While I’m still struggling with what I’ll be making for my thesis, the problem that I’d like to address is the disparity in women’s healthcare, particularly for young women ages 19-29. By “disparity”, I’m referring to the quality and accessibility of healthcare services. And the lens through which I want to approach my thesis is the stance that health is a lifestyle, heavily influenced by preventative habits that are built long before a health related problem develops.
The idea that young adults are healthy and need little to no care is simply a myth. What’s problematic is that young adults have the highest uninsured rate of any age group and this rate continues to rise. Young women, in particular, are at high risk. Because insurances companies can charge higher rates based on age, gender and health status, “young women are often charged higher premiums than men during their reproductive years” . And that’s just one side of the healthcare issue.
The other involves the social stigmas and uninformed beliefs surrounding women’s health. Here are a few of my observations so far:
- Stigmas and Myths: There’s a lack of safe and credible environments for women to share and converse regarding their health. Furthermore, stigmas still exist around topics such as menstruation and fertility. For example, women who are having issues with their periods might be immediately suspected of being pregnant. In reality, irregular periods can be the outcome of many factors.
- Incremental Preparation is Key: As mentioned before, young adults are not invincible when it comes to health. In fact, building healthy habits early on is key to long term wellness and prevention. The idea of preparation can and should be broken down to digestible, manageable steps for young women. Healthy living doesn’t have to be so overwhelming or unattainable.
- More Questions than Answers: Do a simple search on “menstrual cramps” or “missed period” and you’ll find link after link of young women asking the same questions on forums and articles.”Is this normal or healthy?” “What do I do?” “Please help.”Most of the comments are questions or comments from other young women with similar symptoms and a similar lack of answers . When people do try to help, it’s usually the same advice about finding a specialist. My suspicion is that there’s more to why these women cry for help on the internet and the opportunity lies in finding out what that need is and how it could be addressed.
Project Context & Research
In my own experience, I’ve been pretty dissatisfied with the current healthcare system. It’s probably why I have hypochondriac tendencies. But I do feel hopeful in that the healthcare landscape is changing.

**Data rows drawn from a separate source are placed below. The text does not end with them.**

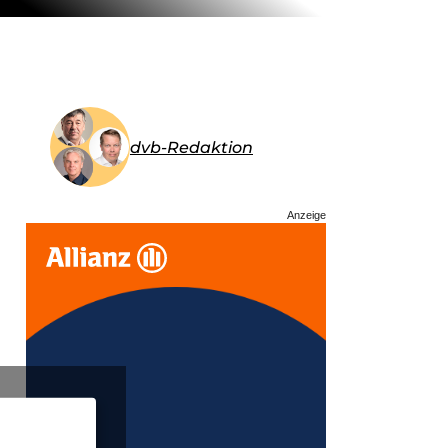
dvb-Redaktion
Anzeige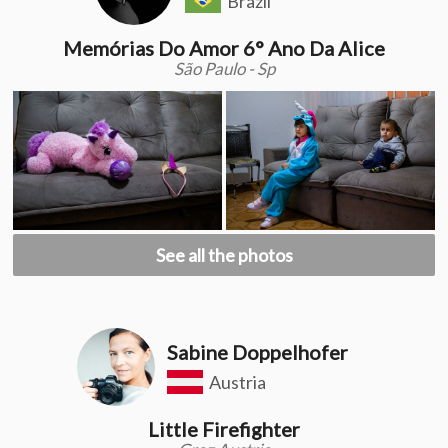
Brazil
Memórias Do Amor 6° Ano Da Alice
São Paulo - Sp
See all the photos
Sabine Doppelhofer
Austria
Little Firefighter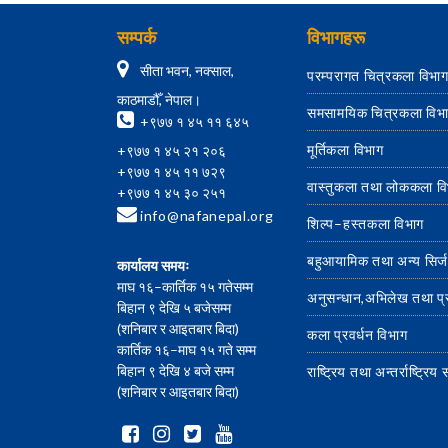
सम्पर्क
विभागहरू
सीता भवन, नक्साल,
परम्परागत चित्रकला विभा
काठमाडौँ, नेपाल।
समसामयिक चित्रकला विभ
+९७७ १ ४५ ११ ६४५
मूर्तिकला विभाग
+९७७ १ ४५ २१ २०६
+९७७ १ ४५ ११ ७२९
वास्तुकला तथा लोककला व
+९७७ १ ४५ ३० २५१
info@nafanepal.org
शिल्प–हस्तकला विभाग
बहुआयामिक तथा अन्य सिर्
कार्यालय समयः
माघ १६–कार्तिक १५ गतेसम्म
अनुसन्धान,अभिलेख तथा प
बिहान ९ देखि ५ बजेसम्म
(शनिबार र आइतबार बिदा)
कला प्रवर्धन विभाग
कार्तिक १६–माघ १५ गते सम्म
बिहान ९ देखि ४ बजे सम्म
राष्ट्रिय तथा अन्तर्राष्ट्रि
(शनिबार र आइतबार बिदा)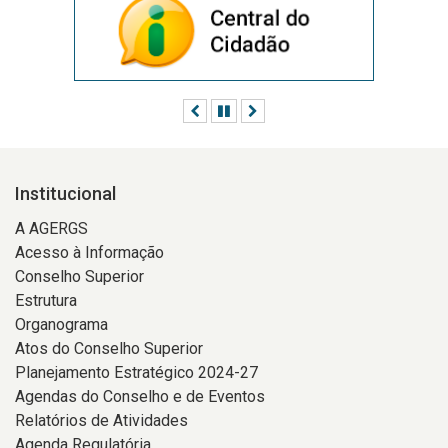
Anterior
Pausar
Próximo
Institucional
A AGERGS
Acesso à Informação
Conselho Superior
Estrutura
Organograma
Atos do Conselho Superior
Planejamento Estratégico 2024-27
Agendas do Conselho e de Eventos
Relatórios de Atividades
Agenda Regulatória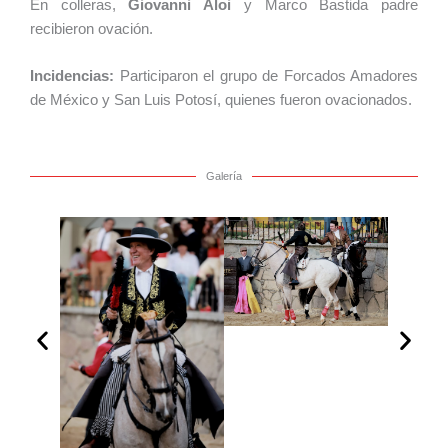
En colleras,
Giovanni Aloi
y Marco Bastida padre
recibieron ovación.
Incidencias:
Participaron el grupo de Forcados Amadores
de México y San Luis Potosí, quienes fueron ovacionados.
Galería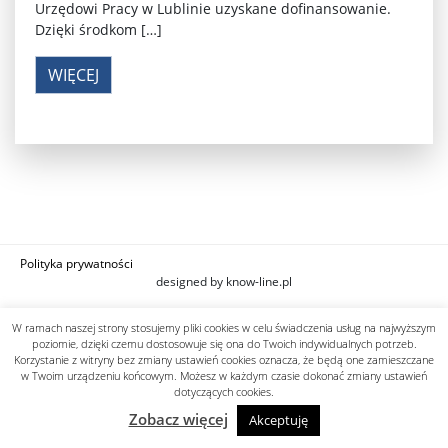
Urzędowi Pracy w Lublinie uzyskane dofinansowanie.
Dzięki środkom […]
WIĘCEJ
Polityka prywatności
designed by know-line.pl
W ramach naszej strony stosujemy pliki cookies w celu świadczenia usług na najwyższym
poziomie, dzięki czemu dostosowuje się ona do Twoich indywidualnych potrzeb.
Korzystanie z witryny bez zmiany ustawień cookies oznacza, że będą one zamieszczane
w Twoim urządzeniu końcowym. Możesz w każdym czasie dokonać zmiany ustawień
dotyczących cookies.
Zobacz więcej
Akceptuję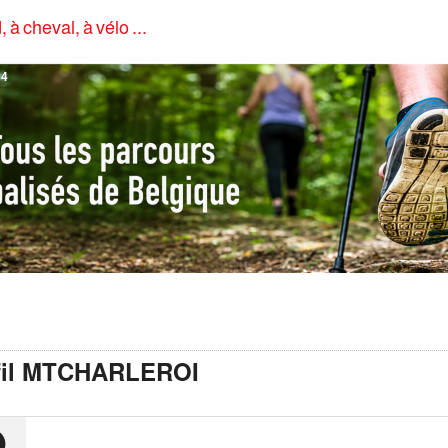
, à cheval, à vélo ...
4
fil MTCHARLEROI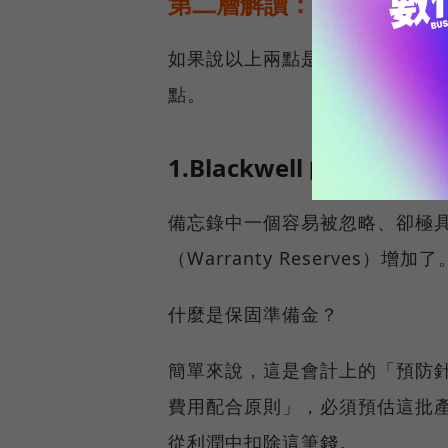
第二層解讀：藏在會計細
如果說以上兩點是NVIDIA向
點。
1.Blackwell 的複
備忘錄中一個容易被忽略、卻極具深
（Warranty Reserves）增加了
什麼是保固準備金？
簡單來說，這是會計上的「預防
費用配合原則」，必須預估這批
從利潤中扣除這筆錢。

For one, people are hacking healthcare, myself included. Projects like Genomera provide open health studies, and with the rise of services enabling personal data tracking, connecting the dots in our own health profiles is becoming easier to do. There’s also a growing movement for digitizing official health records. Of course, all of this is partially influenced by technology. Sensors are becoming better and smaller and tracking devices are quickly becoming portable.
In short, there’s an influx of data, both personal and medical. My hunch is that what comes next is translating this data into meaningful insight, and subsequently, meaningful actions. I’m interested in how this could intersect with the latent needs in women’s healthcare.

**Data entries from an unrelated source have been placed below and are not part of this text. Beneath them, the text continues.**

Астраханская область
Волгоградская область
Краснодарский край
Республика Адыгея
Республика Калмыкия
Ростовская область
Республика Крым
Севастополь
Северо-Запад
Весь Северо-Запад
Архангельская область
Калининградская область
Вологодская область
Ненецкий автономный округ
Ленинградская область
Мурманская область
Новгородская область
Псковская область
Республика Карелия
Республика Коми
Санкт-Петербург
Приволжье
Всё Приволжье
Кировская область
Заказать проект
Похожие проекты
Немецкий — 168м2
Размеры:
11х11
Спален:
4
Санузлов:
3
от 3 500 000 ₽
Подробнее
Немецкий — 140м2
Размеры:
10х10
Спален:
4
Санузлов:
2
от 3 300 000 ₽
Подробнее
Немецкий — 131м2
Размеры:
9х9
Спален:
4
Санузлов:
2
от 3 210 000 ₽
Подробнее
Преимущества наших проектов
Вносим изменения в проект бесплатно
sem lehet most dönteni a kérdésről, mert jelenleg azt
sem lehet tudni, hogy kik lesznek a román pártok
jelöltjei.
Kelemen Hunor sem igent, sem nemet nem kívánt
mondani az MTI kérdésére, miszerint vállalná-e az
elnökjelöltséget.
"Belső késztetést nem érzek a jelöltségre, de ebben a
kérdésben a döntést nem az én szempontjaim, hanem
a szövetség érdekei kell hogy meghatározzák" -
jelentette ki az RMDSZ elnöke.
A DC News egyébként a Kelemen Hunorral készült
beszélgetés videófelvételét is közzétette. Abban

Is there an opportunity in this intersection? How frequently do women track their data, let alone their health? If they don’t now, are they willing in the near future? And is this even the right hypothesis?

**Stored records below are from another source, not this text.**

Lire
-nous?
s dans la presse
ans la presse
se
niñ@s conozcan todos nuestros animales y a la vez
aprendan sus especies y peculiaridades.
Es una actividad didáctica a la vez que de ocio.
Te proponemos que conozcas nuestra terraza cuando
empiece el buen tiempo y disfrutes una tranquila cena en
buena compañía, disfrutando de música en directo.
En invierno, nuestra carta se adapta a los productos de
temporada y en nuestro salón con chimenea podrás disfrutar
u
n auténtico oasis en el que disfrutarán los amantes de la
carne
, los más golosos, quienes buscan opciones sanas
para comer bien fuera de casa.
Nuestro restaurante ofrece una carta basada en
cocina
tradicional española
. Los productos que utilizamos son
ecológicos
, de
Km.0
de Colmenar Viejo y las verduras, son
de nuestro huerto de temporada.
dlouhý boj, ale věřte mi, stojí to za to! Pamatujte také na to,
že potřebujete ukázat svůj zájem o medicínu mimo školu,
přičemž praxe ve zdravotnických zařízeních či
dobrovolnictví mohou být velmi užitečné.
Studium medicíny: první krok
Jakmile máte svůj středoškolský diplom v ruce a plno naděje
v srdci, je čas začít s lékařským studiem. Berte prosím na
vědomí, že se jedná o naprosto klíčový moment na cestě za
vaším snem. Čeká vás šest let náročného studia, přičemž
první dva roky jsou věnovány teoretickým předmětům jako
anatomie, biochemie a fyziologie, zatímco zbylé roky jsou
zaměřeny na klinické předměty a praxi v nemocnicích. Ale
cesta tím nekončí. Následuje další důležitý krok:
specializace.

Intended Experience or Form
Again, while I’m still forming what my final thesis product will be, I do have a few goals in mind for the intended experience:
I hope that my thesis will…
- Translate health data and knowledge into meaningful actions
- Connect personal data with medical data
- Help people ask the right questions about their health
- Encourage healthy habits long before a health problem occurs
My Project Plan and Next Steps
What’s next? I think I’m at a good enough place to start making some hypotheses. Enough to start generating concepts. From there, I want to pick an initial idea/concept to work with and possibly prototype. Of course, this will require more research. I’m particularly interested in interviewing both young women and healthcare professionals, and if I can prototype quickly, possibly testing out my concepts with them.